With the support of a Rhode Island School of Design Graduate Studies Grant, I traveled to Shanghai to document the individual stories of on-the-ground shanzhai (counterfeit product) sellers and purchase the most charming, eccentric and “authentic” fakes I could get my hands on. The Chinese term, shanzhai, literally equates to “mountain” (山 shan) “fortress” (寨 zhai), referencing the rural stockades of regional warlords housed far from government control, much like the tale of Robin Hood. Whereas English words, like “counterfeit,” “fake,” and “bootleg,” imbue negative associations, shanzhai connotes an opposite understanding. Quite literally, it embodies a sense of democratic distribution—a taking/borrowing from the rich and giving to the masses. By speaking with fake market sellers and bargaining for knock-off goods, I aimed to document the shifting conditions of Shanghai’s shanzhai markets as well as the daily lives of the sellers with whom I spoke. More broadly, I want to share a positive perspective on China’s copycat culture and international, bootleg economy.

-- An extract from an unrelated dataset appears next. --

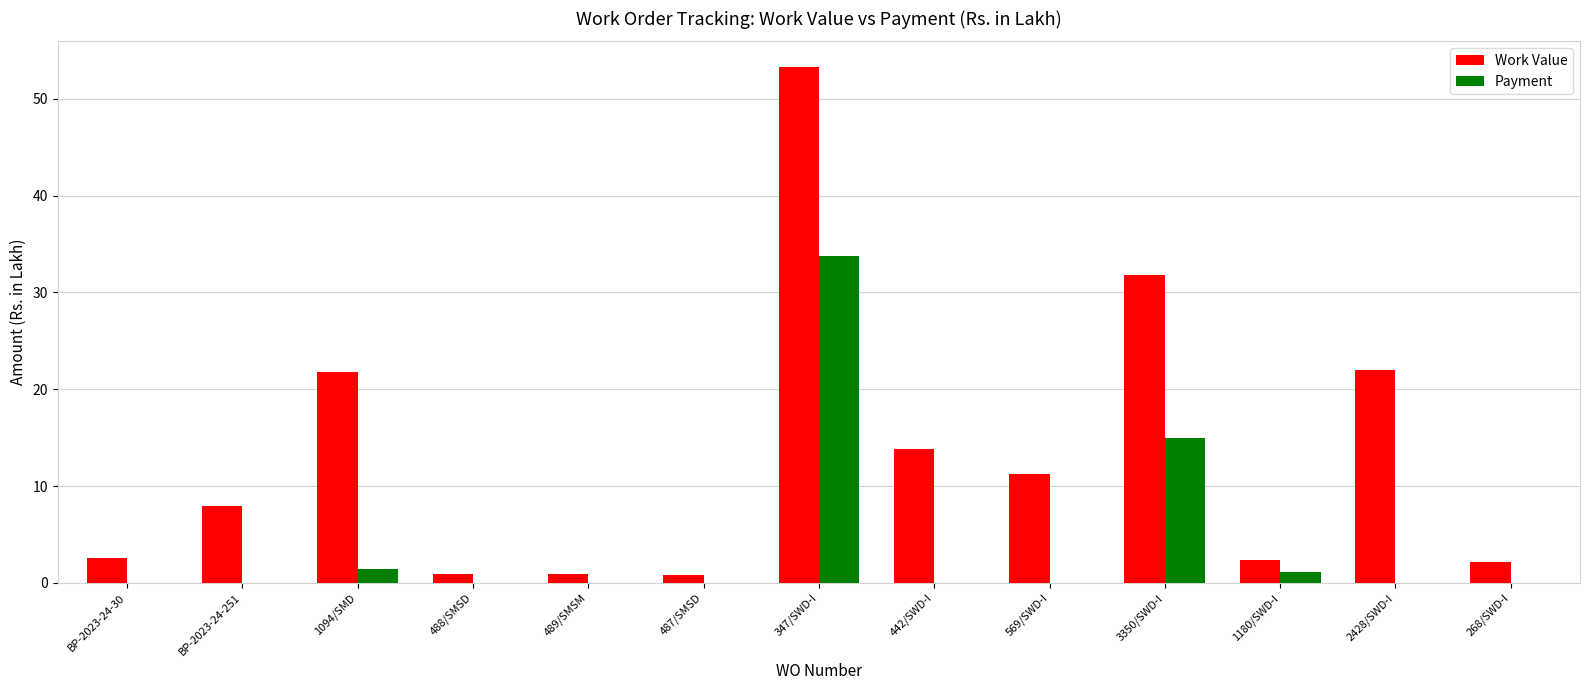

What is the average value of the Work Value series?

13.2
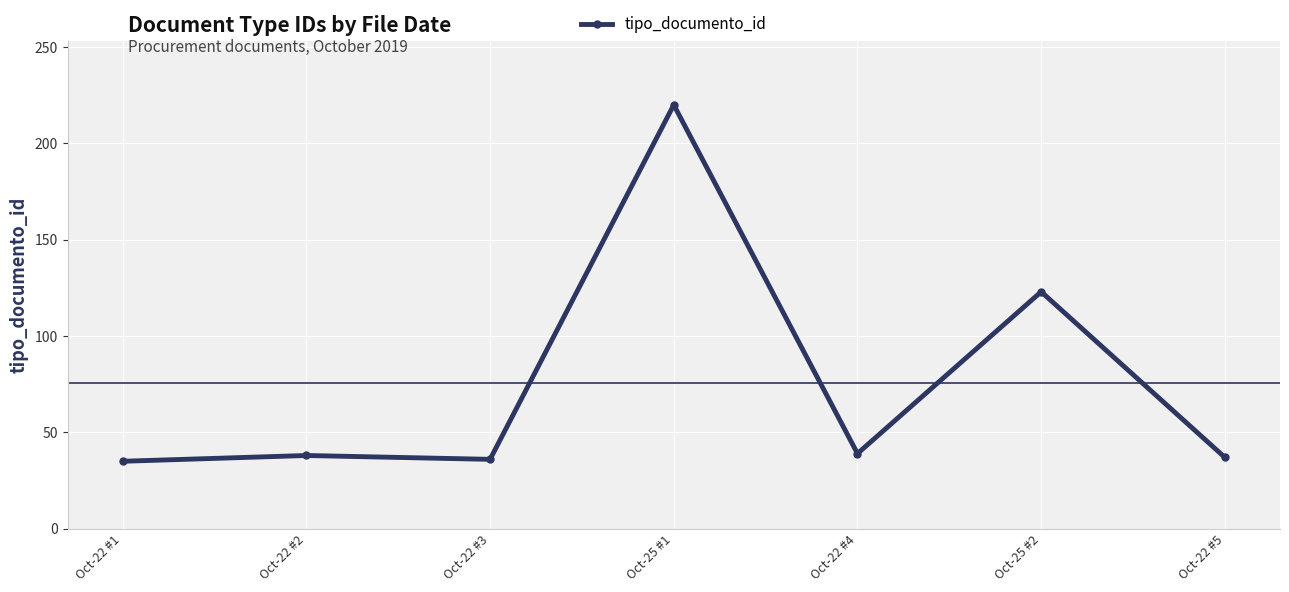

What is the label of the 1st point from the left?

Oct-22 #1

Initially I proposed designing a book with heavy emphasis on storytelling through writing and transcribed interviews. However, given the absence of transparency in a blackmarket environment, my project became more about the products themselves, as well as the different personalities and shopping atmospheres of the four markets I visited. Though I was still able to collect insightful and unique stories while speaking and bargaining with the sellers, the accounts are no longer the main focus of my grant project. Rather than designing a printed publication, I have created this fake online store due to the platform’s ability to more quickly and broadly reach the public, evolve over time as future collections develop, and most importantly, bring the focus back to the irony, playfulness and commercial nature inherent to the world of shanzhai.